> [Instruction]: Can you write out, word for word, the part of the article below about the Lewisville Lions college signees that runs from "Makeiya is Mikial’s" up to and including "he couldn’t miss."?

>> Start Selected text

Mikial Fourney’s fully paid college tuition at Mars Hill University is a big deal for his family, especially Makeiya Fourney.
Makeiya is Mikial’s twin sister. Her brother’s football and academic success mean Mars Hill is paying for his school, easing the family’s financial burden of having two kids in college at the same time.
“It gives my sister a better opportunity to make her dreams come true as well,” Fourney said Wednesday morning.
Fourney was one of four Lewisville Lions recognized on Feb. 14 in the school’s gymnasium. The entire student body filled one side of the gym to acknowledge Fourney, Chloe Thomas, Jaylen McFadden and Quentin Sanders for the opportunities they have to continue playing sports in college. A fifth signee, Josh Belk, was unable to join the group because he’s already at Clemson after enrolling early. Belk had a 5 a.m. football workout Wednesday morning that he couldn’t miss.

>> End Selected text
>> Start Source material

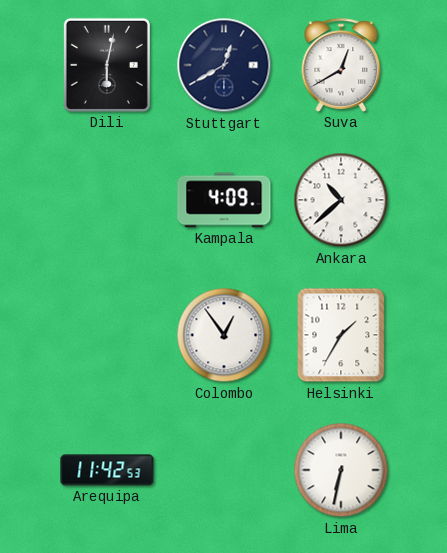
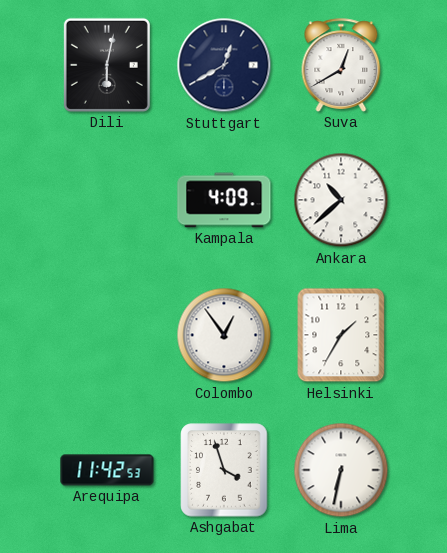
Ashgabat: none -> 3:57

>> End Source material

> [Expected answer]:
Makeiya is Mikial’s twin sister. Her brother’s football and academic success mean Mars Hill is paying for his school, easing the family’s financial burden of having two kids in college at the same time.
“It gives my sister a better opportunity to make her dreams come true as well,” Fourney said Wednesday morning.
Fourney was one of four Lewisville Lions recognized on Feb. 14 in the school’s gymnasium. The entire student body filled one side of the gym to acknowledge Fourney, Chloe Thomas, Jaylen McFadden and Quentin Sanders for the opportunities they have to continue playing sports in college. A fifth signee, Josh Belk, was unable to join the group because he’s already at Clemson after enrolling early. Belk had a 5 a.m. football workout Wednesday morning that he couldn’t miss.